NEW-YORK – Le 8 mars, le Conseil de sécurité des Nations unies a adopté une résolution appelant à un arrêt immédiat des hostilités au Soudan durant le mois saint du Ramadan. Elle appelle également toutes les parties au conflit à permettre l'acheminement d'une aide humanitaire rapide et sûre, à respecter leurs obligations dans le cadre du droit humanitaire international, dont celle de protéger les civils.

Ce conflit très violent a éclaté en avril après un face à face entre les Forces armées soudanaises et les Forces d'intervention rapide (RSF, Rapid Support Forces), un groupe paramilitaire puissant. Il touche maintenant plus de la moitié du pays. Presque un an plus tard, après les appels de plus en plus urgents de l'Union africaine et du secrétaire général de l'ONU, António Guterres, à un arrêt immédiat des combat, l'intervention du Conseil de sécurité en faveur d'un cessez-le-feu et de l'aide humanitaire constituent un progrès essentiel. Les dirigeants politiques doivent maintenant passer des discours aux actes.

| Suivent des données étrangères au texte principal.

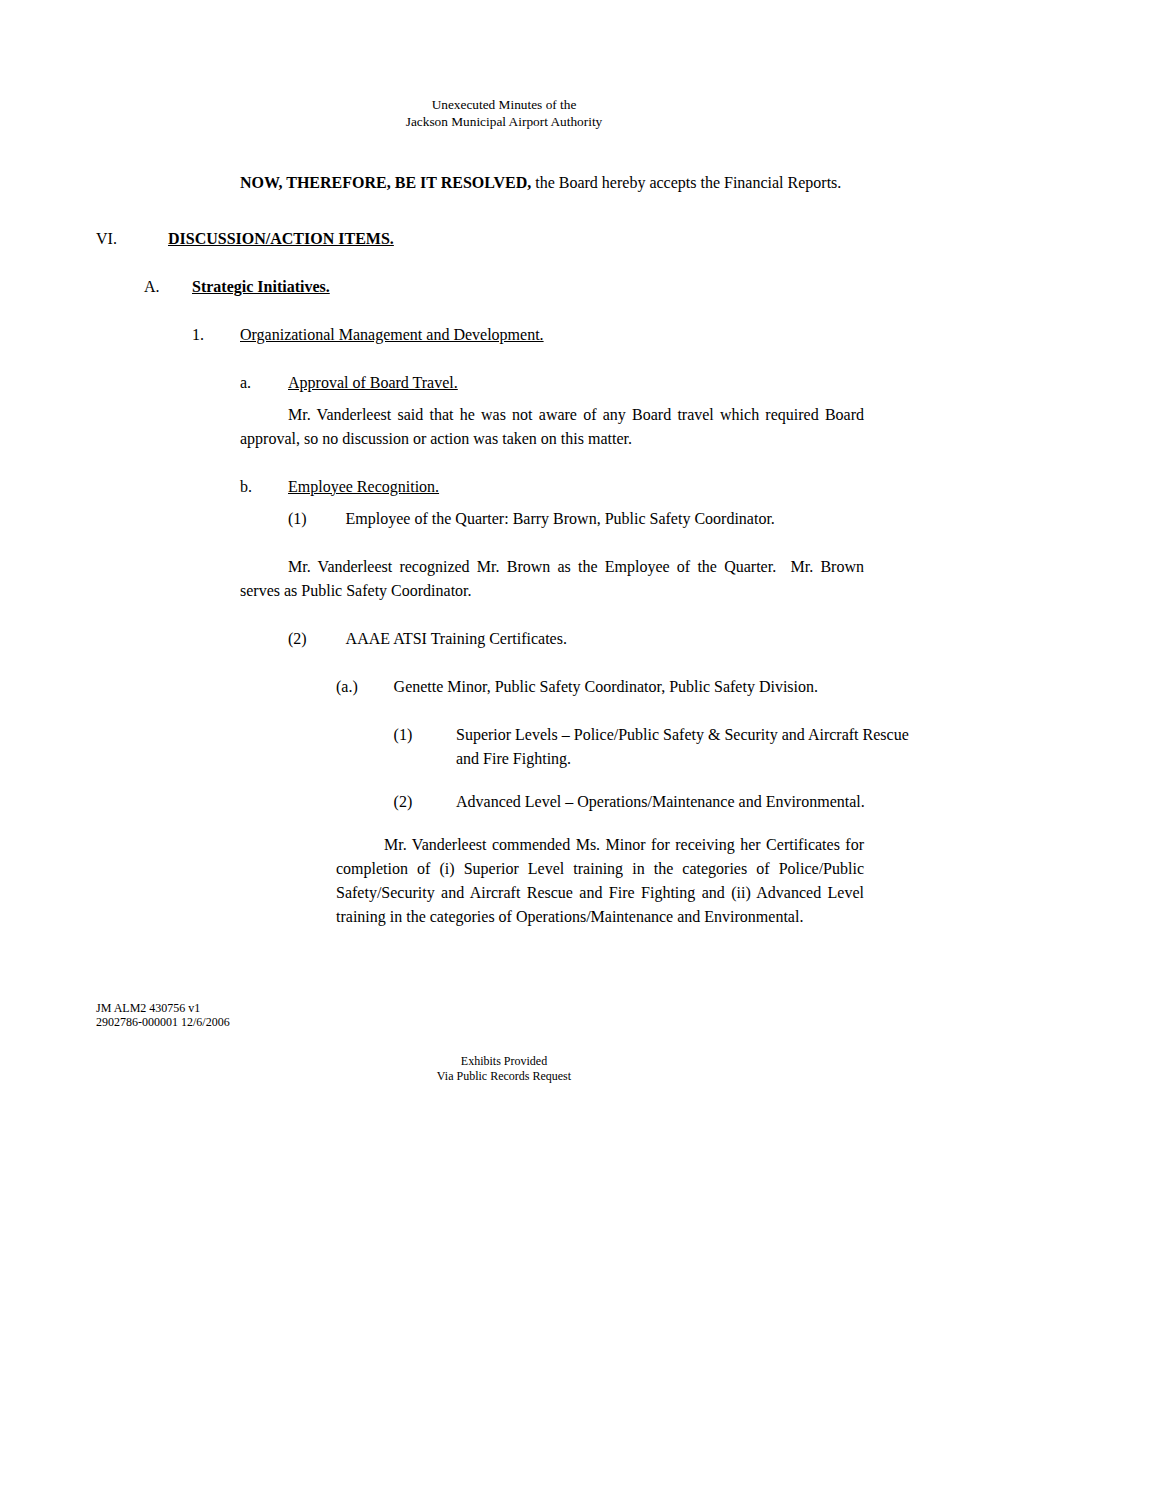Unexecuted Minutes of the
Jackson Municipal Airport Authority
NOW, THEREFORE, BE IT RESOLVED, the Board hereby accepts the Financial Reports.
VI. DISCUSSION/ACTION ITEMS.
A. Strategic Initiatives.
1. Organizational Management and Development.
a. Approval of Board Travel.
Mr. Vanderleest said that he was not aware of any Board travel which required Board approval, so no discussion or action was taken on this matter.
b. Employee Recognition.
(1) Employee of the Quarter: Barry Brown, Public Safety Coordinator.
Mr. Vanderleest recognized Mr. Brown as the Employee of the Quarter. Mr. Brown serves as Public Safety Coordinator.
(2) AAAE ATSI Training Certificates.
(a.) Genette Minor, Public Safety Coordinator, Public Safety Division.
(1) Superior Levels – Police/Public Safety & Security and Aircraft Rescue and Fire Fighting.
(2) Advanced Level – Operations/Maintenance and Environmental.
Mr. Vanderleest commended Ms. Minor for receiving her Certificates for completion of (i) Superior Level training in the categories of Police/Public Safety/Security and Aircraft Rescue and Fire Fighting and (ii) Advanced Level training in the categories of Operations/Maintenance and Environmental.
JM ALM2 430756 v1
2902786-000001 12/6/2006
Exhibits Provided
Via Public Records Request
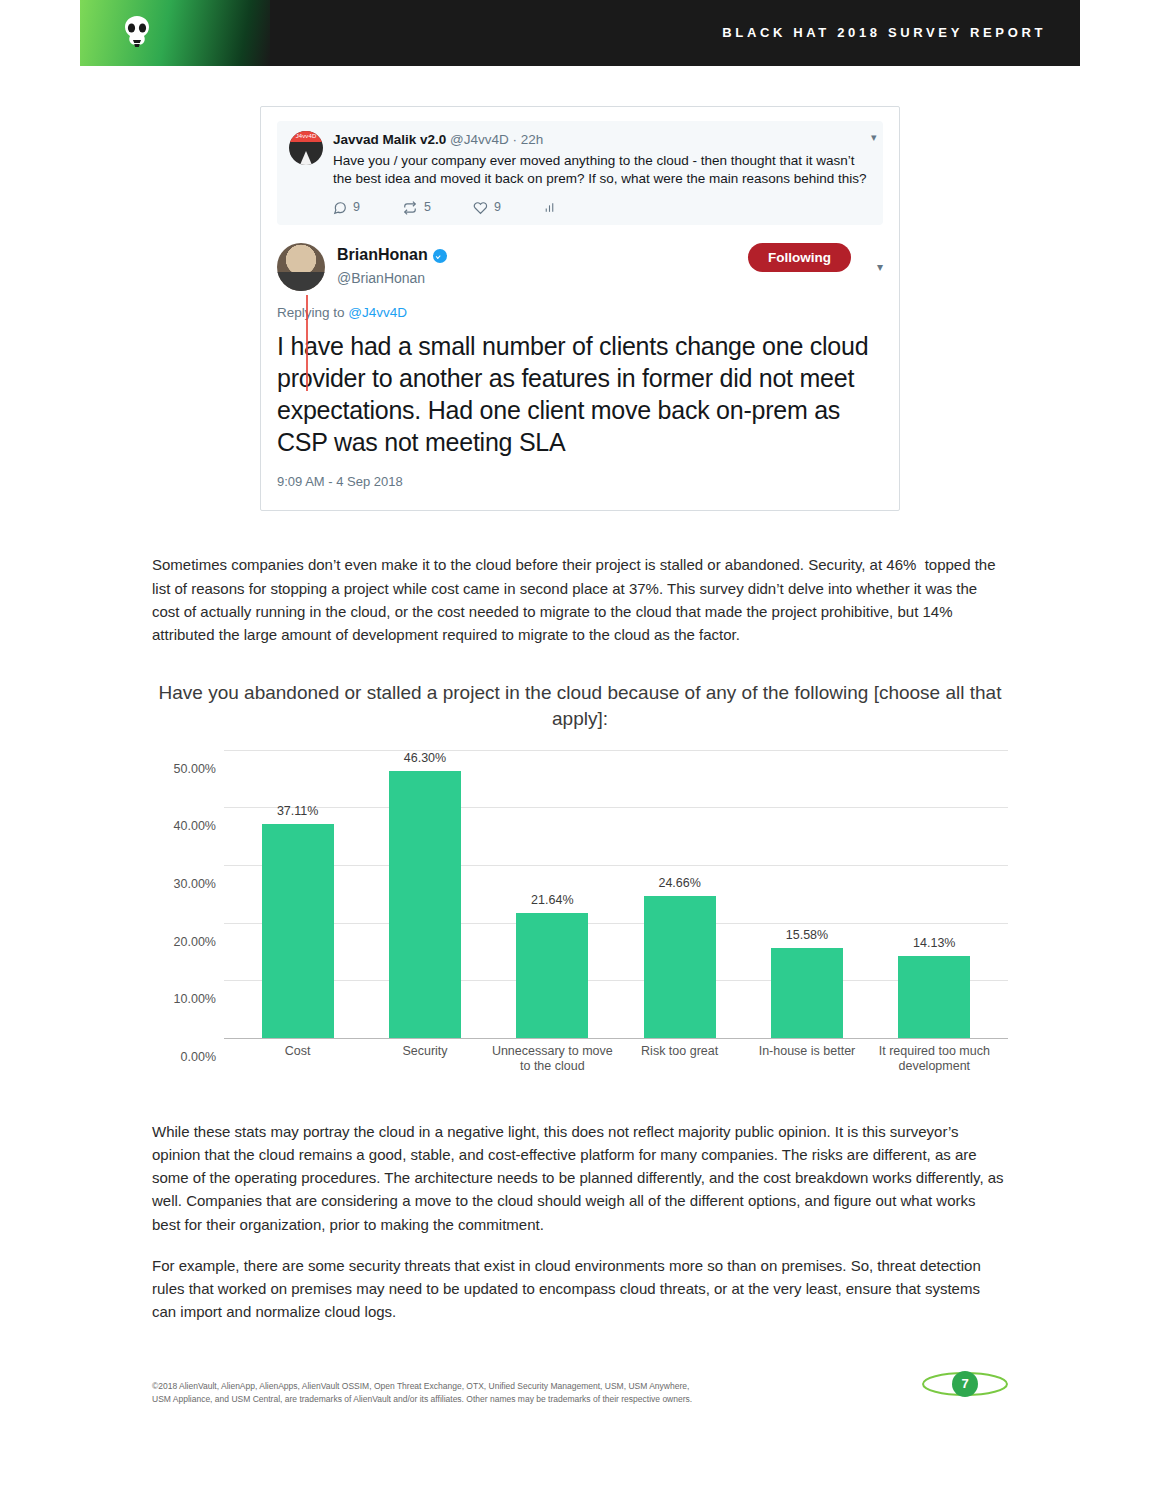Black Hat 2018 Survey Report
J4vv4D
Javvad Malik v2.0 @J4vv4D · 22h
Have you / your company ever moved anything to the cloud - then thought that it wasn’t the best idea and moved it back on prem? If so, what were the main reasons behind this?
9 5 9
▾
BrianHonan
@BrianHonan
Following ▾
Replying to @J4vv4D
I have had a small number of clients change one cloud provider to another as features in former did not meet expectations. Had one client move back on-prem as CSP was not meeting SLA
9:09 AM - 4 Sep 2018
Sometimes companies don’t even make it to the cloud before their project is stalled or abandoned. Security, at 46% topped the list of reasons for stopping a project while cost came in second place at 37%. This survey didn’t delve into whether it was the cost of actually running in the cloud, or the cost needed to migrate to the cloud that made the project prohibitive, but 14% attributed the large amount of development required to migrate to the cloud as the factor.
Have you abandoned or stalled a project in the cloud because of any of the following [choose all that apply]:
50.00% 40.00% 30.00% 20.00% 10.00% 0.00%
37.11%
46.30%
21.64%
24.66%
15.58%
14.13%
Cost
Security
Unnecessary to move
to the cloud
Risk too great
In-house is better
It required too much
development
While these stats may portray the cloud in a negative light, this does not reflect majority public opinion. It is this surveyor’s opinion that the cloud remains a good, stable, and cost-effective platform for many companies. The risks are different, as are some of the operating procedures. The architecture needs to be planned differently, and the cost breakdown works differently, as well. Companies that are considering a move to the cloud should weigh all of the different options, and figure out what works best for their organization, prior to making the commitment.
For example, there are some security threats that exist in cloud environments more so than on premises. So, threat detection rules that worked on premises may need to be updated to encompass cloud threats, or at the very least, ensure that systems can import and normalize cloud logs.
©2018 AlienVault, AlienApp, AlienApps, AlienVault OSSIM, Open Threat Exchange, OTX, Unified Security Management, USM, USM Anywhere,
USM Appliance, and USM Central, are trademarks of AlienVault and/or its affiliates. Other names may be trademarks of their respective owners.
7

La situation est catastrophique au Soudan. La moitié de la population (25 millions de personnes) a un besoin désespéré d'aide humanitaire. Selon le Programme alimentaire mondial, prés de 18 millions de personnes souffrent gravement de faim (deux fois plus qu'il n'y a un an) et doivent prendre des décisions impossible pour se nourrir; prés de 5 millions de personnes (l'équivalent de la population irlandaise) sont au bord de la famine. Depuis le début du conflit, plus de 8 millions de personnes ont été déplacées. En décembre, le secrétaire d'Etat américain, Antony Blinken, a indiqué que des crimes de guerre, des crimes contre l'humanité et un nettoyage ethnique avaient lieu au Soudan - dramatique écho du génocide au Darfour.

Dans ces conditions, il n'est pas surprenant que le Soudan figure en tête de la liste de surveillance des urgences de l'International Rescue Committee pour 2024. Le conflit a dévasté la production agricole, tandis que l'instrumentalisation de l'aide humanitaire à des fins partisanes a limité l'acheminement de nourriture et de médicaments vers le pays. En outre, la destruction quasi-totale du système de santé entraîne la propagation de maladies évitables, tandis que la paralysie du système bancaire provoque un effondrement économique.

Plus d'un demi-million de personnes déplacées ont trouvé refuge au Sud-Soudan, lui-même l'un des pays les plus pauvres du monde. Lors d'une récente visite, j'ai entendu des récits déchirants de réfugiés soudanais. Asma, mère de deux enfants, a parcouru plus de 600 kilomètres depuis la capitale, Khartoum avec ses enfants qui devaient entrer à l'université l'année dernière. Elle est partie à cause de la recrudescence des combats, elle "n'avait pas le choix". Maban, le comté frontalier où j'ai rencontré Asma accueille 220 000 personnes déplacées, plus de quatre fois la population initiale. Et au moins 1 500 Soudanais passent au Sud-Soudan chaque jour.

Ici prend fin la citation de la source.